Recorded data
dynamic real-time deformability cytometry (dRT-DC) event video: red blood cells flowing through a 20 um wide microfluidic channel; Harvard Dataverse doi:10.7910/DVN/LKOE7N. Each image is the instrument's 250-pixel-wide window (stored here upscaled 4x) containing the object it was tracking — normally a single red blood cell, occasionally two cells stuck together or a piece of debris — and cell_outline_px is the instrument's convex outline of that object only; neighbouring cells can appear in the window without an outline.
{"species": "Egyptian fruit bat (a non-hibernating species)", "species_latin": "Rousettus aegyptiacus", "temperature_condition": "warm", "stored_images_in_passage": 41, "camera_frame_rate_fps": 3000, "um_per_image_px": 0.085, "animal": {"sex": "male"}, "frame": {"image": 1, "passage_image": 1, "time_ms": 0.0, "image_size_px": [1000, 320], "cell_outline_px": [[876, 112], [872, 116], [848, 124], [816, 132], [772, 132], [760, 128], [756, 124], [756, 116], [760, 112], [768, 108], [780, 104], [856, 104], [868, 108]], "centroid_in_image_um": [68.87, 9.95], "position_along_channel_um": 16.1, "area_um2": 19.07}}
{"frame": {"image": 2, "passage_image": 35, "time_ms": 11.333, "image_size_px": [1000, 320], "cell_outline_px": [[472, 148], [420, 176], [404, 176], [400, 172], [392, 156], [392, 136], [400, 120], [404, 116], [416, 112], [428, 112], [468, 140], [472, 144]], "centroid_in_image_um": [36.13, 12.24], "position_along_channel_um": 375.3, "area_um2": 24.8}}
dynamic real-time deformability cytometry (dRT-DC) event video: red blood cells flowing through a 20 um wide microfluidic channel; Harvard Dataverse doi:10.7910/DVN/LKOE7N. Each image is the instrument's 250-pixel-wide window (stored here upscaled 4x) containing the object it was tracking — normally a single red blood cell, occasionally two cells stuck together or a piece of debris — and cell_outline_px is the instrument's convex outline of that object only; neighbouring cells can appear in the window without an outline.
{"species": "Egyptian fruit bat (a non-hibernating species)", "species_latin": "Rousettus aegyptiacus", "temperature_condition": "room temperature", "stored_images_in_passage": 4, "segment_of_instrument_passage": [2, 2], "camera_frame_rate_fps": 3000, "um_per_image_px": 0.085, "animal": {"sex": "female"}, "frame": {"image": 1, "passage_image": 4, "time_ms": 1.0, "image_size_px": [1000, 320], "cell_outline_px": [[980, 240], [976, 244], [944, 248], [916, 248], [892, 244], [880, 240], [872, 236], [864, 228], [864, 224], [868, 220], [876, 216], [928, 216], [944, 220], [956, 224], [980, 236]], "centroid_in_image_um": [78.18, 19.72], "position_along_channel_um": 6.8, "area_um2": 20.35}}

→ YOUR INSTRUCTIONS
Print out all the entries precisely as written.

→ RESPONSE TO THIS TASK
dynamic real-time deformability cytometry (dRT-DC) event video: red blood cells flowing through a 20 um wide microfluidic channel; Harvard Dataverse doi:10.7910/DVN/LKOE7N. Each image is the instrument's 250-pixel-wide window (stored here upscaled 4x) containing the object it was tracking — normally a single red blood cell, occasionally two cells stuck together or a piece of debris — and cell_outline_px is the instrument's convex outline of that object only; neighbouring cells can appear in the window without an outline.
{"species": "Egyptian fruit bat (a non-hibernating species)", "species_latin": "Rousettus aegyptiacus", "temperature_condition": "warm", "stored_images_in_passage": 41, "camera_frame_rate_fps": 3000, "um_per_image_px": 0.085, "animal": {"sex": "male"}, "frame": {"image": 1, "passage_image": 1, "time_ms": 0.0, "image_size_px": [1000, 320], "cell_outline_px": [[876, 112], [872, 116], [848, 124], [816, 132], [772, 132], [760, 128], [756, 124], [756, 116], [760, 112], [768, 108], [780, 104], [856, 104], [868, 108]], "centroid_in_image_um": [68.87, 9.95], "position_along_channel_um": 16.1, "area_um2": 19.07}}
{"frame": {"image": 2, "passage_image": 35, "time_ms": 11.333, "image_size_px": [1000, 320], "cell_outline_px": [[472, 148], [420, 176], [404, 176], [400, 172], [392, 156], [392, 136], [400, 120], [404, 116], [416, 112], [428, 112], [468, 140], [472, 144]], "centroid_in_image_um": [36.13, 12.24], "position_along_channel_um": 375.3, "area_um2": 24.8}}
dynamic real-time deformability cytometry (dRT-DC) event video: red blood cells flowing through a 20 um wide microfluidic channel; Harvard Dataverse doi:10.7910/DVN/LKOE7N. Each image is the instrument's 250-pixel-wide window (stored here upscaled 4x) containing the object it was tracking — normally a single red blood cell, occasionally two cells stuck together or a piece of debris — and cell_outline_px is the instrument's convex outline of that object only; neighbouring cells can appear in the window without an outline.
{"species": "Egyptian fruit bat (a non-hibernating species)", "species_latin": "Rousettus aegyptiacus", "temperature_condition": "room temperature", "stored_images_in_passage": 4, "segment_of_instrument_passage": [2, 2], "camera_frame_rate_fps": 3000, "um_per_image_px": 0.085, "animal": {"sex": "female"}, "frame": {"image": 1, "passage_image": 4, "time_ms": 1.0, "image_size_px": [1000, 320], "cell_outline_px": [[980, 240], [976, 244], [944, 248], [916, 248], [892, 244], [880, 240], [872, 236], [864, 228], [864, 224], [868, 220], [876, 216], [928, 216], [944, 220], [956, 224], [980, 236]], "centroid_in_image_um": [78.18, 19.72], "position_along_channel_um": 6.8, "area_um2": 20.35}}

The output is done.